Genetics of type 2 diabetes: pathophysiologic and clinical relevance
Article first published online: 30 DEC 2010
© 2010 The Authors. European Journal of Clinical Investigation © 2010 Stichting European Society for Clinical Investigation Journal Foundation
European Journal of Clinical Investigation
Volume 41, Issue 6, pages 679–692, June 2011
How to Cite
Herder, C. and Roden, M. (2011), Genetics of type 2 diabetes: pathophysiologic and clinical relevance. European Journal of Clinical Investigation, 41: 679–692. doi: 10.1111/j.1365-2362.2010.02454.x
- Issue published online: 3 MAY 2011
- Article first published online: 30 DEC 2010
- Received 30 September 2010; accepted 30 November 2010
- insulin action;
- insulin secretion;
- type 2 diabetes
Eur J Clin Invest 2011; 41 (6): 679–692
Background Recent genome-wide association studies enlarged our knowledge about the genetic background of type 2 diabetes.
Aims This review provides an overview of the role of these novel genetic findings for the pathophysiology, prediction and treatment of type 2 diabetes.
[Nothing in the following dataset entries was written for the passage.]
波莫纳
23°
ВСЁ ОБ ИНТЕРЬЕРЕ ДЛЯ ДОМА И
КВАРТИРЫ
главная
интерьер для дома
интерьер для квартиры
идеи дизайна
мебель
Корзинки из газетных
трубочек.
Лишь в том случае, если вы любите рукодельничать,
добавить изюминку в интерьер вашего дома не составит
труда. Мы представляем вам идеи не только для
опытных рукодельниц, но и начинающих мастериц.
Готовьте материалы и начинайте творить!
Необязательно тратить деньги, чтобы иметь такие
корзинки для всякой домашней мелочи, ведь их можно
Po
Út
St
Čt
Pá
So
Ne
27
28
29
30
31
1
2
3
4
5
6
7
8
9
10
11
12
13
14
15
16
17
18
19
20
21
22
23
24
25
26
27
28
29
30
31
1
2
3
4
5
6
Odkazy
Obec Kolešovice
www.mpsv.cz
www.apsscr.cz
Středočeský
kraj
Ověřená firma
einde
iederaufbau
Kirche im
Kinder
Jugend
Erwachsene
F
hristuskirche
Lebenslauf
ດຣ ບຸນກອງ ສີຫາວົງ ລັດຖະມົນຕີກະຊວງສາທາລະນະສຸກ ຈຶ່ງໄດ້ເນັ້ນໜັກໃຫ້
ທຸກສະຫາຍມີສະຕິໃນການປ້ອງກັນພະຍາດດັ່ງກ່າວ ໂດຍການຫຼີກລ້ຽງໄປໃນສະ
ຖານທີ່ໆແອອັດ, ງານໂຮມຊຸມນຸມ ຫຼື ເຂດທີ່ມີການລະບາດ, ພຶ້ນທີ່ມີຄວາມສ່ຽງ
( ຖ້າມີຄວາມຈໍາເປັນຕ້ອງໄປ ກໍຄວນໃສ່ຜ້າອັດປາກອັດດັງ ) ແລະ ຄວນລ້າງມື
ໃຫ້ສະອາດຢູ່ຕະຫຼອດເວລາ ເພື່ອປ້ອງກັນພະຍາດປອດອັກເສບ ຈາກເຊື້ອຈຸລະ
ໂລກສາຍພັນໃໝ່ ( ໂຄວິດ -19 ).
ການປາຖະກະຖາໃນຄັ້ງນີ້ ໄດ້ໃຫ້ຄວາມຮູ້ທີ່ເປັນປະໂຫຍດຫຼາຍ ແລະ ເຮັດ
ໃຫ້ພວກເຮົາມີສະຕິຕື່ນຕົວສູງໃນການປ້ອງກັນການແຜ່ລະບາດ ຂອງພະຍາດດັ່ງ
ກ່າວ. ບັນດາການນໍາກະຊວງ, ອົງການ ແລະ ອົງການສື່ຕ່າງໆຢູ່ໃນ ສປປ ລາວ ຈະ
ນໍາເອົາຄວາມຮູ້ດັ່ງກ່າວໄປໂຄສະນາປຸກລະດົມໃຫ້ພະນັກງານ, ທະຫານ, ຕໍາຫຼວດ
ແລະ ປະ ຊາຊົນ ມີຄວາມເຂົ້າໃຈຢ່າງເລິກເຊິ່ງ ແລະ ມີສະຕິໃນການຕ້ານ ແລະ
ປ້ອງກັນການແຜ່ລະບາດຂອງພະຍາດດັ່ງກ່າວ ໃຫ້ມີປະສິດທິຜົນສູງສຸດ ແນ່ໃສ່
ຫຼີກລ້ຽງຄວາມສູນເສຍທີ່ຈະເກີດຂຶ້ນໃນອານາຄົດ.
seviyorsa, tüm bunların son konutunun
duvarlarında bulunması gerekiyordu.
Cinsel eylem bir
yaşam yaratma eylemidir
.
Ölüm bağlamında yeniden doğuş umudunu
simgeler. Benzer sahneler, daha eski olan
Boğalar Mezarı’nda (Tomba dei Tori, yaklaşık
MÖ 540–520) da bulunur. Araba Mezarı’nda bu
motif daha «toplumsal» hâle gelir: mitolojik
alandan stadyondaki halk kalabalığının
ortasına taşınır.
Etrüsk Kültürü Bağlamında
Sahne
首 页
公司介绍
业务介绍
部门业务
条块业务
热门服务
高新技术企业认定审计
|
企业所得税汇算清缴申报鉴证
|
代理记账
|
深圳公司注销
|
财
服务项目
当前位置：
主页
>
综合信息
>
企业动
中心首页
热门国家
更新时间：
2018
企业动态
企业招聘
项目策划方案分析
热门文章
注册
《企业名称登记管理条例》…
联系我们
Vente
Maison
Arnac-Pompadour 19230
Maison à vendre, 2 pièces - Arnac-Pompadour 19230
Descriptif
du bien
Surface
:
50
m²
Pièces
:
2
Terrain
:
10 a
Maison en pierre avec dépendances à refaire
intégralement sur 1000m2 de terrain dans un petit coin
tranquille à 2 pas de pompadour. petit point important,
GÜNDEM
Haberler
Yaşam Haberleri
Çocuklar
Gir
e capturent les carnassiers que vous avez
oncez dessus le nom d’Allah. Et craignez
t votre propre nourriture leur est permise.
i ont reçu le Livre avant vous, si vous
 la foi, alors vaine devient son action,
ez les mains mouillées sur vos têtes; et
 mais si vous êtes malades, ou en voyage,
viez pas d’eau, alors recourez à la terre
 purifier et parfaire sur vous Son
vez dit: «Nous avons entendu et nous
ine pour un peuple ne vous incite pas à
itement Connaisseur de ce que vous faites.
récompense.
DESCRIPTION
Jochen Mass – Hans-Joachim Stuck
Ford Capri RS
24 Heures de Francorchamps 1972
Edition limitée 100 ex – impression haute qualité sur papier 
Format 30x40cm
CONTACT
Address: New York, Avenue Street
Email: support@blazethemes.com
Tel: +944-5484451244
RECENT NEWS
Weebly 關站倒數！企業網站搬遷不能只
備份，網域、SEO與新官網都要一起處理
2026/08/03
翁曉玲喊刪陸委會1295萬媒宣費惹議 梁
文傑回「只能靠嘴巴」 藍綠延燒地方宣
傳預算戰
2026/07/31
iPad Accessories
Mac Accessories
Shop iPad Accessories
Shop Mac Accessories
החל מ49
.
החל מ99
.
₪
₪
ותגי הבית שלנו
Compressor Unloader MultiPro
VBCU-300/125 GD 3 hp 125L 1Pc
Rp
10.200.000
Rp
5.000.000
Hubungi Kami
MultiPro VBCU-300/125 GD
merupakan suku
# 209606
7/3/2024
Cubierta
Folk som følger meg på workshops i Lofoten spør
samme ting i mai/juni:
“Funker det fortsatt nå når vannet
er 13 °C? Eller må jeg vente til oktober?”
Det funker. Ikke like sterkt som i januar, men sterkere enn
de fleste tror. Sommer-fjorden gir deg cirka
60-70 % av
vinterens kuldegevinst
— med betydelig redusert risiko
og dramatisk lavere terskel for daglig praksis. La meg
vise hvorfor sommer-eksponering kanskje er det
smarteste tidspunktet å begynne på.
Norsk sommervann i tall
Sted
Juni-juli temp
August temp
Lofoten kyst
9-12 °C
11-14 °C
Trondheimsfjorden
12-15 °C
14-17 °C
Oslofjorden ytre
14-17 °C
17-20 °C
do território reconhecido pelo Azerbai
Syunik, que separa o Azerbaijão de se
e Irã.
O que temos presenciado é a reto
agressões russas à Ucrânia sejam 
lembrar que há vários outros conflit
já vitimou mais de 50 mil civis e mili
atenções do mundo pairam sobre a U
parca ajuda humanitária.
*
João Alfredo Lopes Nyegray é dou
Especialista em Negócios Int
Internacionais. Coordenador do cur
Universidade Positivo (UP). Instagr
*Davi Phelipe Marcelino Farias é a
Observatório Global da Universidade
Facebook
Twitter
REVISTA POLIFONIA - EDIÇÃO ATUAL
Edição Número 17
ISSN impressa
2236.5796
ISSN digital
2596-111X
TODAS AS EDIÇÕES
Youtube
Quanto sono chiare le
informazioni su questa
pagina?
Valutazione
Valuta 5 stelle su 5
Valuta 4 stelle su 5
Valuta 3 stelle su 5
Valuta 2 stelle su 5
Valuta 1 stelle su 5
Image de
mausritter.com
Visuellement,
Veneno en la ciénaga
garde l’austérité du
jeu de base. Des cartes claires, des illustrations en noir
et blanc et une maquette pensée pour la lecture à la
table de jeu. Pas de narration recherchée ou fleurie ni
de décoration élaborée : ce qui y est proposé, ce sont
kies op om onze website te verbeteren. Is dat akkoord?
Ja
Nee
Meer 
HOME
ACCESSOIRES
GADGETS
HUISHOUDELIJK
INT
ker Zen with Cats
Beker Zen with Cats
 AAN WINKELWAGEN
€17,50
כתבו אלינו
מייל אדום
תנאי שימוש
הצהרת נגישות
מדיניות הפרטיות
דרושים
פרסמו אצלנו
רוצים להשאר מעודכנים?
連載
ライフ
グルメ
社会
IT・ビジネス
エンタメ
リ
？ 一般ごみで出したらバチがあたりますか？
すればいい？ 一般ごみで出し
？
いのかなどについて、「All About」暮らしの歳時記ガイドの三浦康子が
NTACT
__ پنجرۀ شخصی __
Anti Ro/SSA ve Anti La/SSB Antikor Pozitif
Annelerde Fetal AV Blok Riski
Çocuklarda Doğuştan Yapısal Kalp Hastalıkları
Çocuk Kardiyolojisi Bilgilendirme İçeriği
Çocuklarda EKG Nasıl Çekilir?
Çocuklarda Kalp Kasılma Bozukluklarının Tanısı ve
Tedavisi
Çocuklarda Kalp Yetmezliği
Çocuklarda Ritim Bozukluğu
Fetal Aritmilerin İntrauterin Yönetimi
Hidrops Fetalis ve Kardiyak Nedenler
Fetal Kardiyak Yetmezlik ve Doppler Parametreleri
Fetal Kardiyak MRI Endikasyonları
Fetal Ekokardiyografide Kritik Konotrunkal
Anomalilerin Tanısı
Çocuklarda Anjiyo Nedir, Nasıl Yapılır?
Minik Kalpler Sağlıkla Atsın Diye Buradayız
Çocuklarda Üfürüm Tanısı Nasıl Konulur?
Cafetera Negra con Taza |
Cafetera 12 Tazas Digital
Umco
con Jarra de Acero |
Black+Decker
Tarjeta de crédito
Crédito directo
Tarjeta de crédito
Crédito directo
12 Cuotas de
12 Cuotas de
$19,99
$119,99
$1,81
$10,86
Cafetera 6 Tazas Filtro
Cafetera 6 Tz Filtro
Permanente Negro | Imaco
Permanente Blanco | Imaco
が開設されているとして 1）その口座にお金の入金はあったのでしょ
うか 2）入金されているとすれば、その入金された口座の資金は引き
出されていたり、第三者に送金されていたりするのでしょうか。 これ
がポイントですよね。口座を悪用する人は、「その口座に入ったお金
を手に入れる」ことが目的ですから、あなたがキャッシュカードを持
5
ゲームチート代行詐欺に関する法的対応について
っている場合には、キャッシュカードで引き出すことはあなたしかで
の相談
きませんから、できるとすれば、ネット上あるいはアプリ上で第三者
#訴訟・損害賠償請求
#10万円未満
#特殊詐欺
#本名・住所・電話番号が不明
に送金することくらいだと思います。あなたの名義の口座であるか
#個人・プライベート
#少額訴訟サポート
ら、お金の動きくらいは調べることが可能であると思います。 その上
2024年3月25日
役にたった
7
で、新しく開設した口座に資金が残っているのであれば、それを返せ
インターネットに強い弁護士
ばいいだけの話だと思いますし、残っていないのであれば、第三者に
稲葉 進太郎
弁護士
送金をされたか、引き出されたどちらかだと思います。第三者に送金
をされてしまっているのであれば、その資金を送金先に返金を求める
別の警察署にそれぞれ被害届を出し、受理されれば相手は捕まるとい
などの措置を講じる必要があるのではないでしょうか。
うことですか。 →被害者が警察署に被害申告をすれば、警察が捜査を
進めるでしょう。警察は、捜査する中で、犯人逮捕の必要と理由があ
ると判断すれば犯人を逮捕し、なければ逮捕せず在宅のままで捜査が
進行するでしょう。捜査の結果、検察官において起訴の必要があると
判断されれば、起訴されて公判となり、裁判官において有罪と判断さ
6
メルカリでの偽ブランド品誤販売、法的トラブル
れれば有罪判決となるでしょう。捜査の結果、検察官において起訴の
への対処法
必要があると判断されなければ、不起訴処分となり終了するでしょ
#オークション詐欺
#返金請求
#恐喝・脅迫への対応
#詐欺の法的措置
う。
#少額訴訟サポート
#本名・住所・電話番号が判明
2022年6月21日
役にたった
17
Results The genetic susceptibility to type 2 diabetes appears to be determined by many common variants in multiple gene loci with low effect sizes. Although at least 36 diabetes-associated genes were identified, only about 10% of the heritability of type 2 diabetes can be explained. Most of the discovered gene variants have been linked to beta-cell dysfunction rather than insulin resistance, which might challenge established thinking of type 2 diabetes as a predominant disorder of insulin action. Genetic data can lead to statistically significant, but not to clinically relevant contributions to risk prediction for type 2 diabetes. Nevertheless, preliminary evidence suggests interactions between genotypes and response to lifestyle changes or drug treatment.
Conclusions Future studies need to target the issue of hidden heritability and to detect the causal gene variants within the identified gene loci. Improved understanding of the genetic contribution to type 2 diabetes may then help addressing the questions whether genotyping is useful to predict individual diabetes risk, identifies individual responsiveness to preventive and therapeutic interventions or at least allows for breaking down type 2 diabetes into smaller, clinically meaningful subtypes.